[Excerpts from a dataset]
----------

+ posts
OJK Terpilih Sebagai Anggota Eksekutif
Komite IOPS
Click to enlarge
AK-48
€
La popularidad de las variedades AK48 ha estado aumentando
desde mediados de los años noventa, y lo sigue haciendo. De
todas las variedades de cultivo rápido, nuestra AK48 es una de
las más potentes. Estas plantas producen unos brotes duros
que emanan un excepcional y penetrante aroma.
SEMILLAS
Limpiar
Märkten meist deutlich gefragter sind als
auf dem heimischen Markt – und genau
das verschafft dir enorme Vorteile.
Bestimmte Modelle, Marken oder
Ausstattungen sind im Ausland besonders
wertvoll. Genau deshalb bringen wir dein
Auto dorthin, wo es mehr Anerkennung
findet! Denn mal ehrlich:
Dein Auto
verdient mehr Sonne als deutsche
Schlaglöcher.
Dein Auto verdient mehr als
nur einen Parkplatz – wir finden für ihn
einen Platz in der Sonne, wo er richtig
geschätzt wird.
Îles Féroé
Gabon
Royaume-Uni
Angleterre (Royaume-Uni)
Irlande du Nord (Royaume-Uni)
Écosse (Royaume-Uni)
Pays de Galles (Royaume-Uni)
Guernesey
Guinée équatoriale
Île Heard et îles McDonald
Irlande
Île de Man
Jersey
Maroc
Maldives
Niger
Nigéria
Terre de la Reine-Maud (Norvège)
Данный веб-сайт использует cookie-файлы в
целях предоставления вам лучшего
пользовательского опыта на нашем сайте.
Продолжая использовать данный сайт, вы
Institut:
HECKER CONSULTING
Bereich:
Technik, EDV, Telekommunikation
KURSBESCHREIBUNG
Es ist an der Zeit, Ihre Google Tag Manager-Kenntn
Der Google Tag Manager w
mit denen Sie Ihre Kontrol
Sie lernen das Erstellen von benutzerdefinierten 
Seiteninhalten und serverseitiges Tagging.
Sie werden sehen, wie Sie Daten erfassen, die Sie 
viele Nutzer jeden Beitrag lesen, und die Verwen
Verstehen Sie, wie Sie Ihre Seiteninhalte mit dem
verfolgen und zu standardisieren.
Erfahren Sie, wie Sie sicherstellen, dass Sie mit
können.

----------

[Brief] Go through the data and return each line where the word "Manager" appears.

[Answer space]
Es ist an der Zeit, Ihre Google Tag Manager-Kenntn
Der Google Tag Manager w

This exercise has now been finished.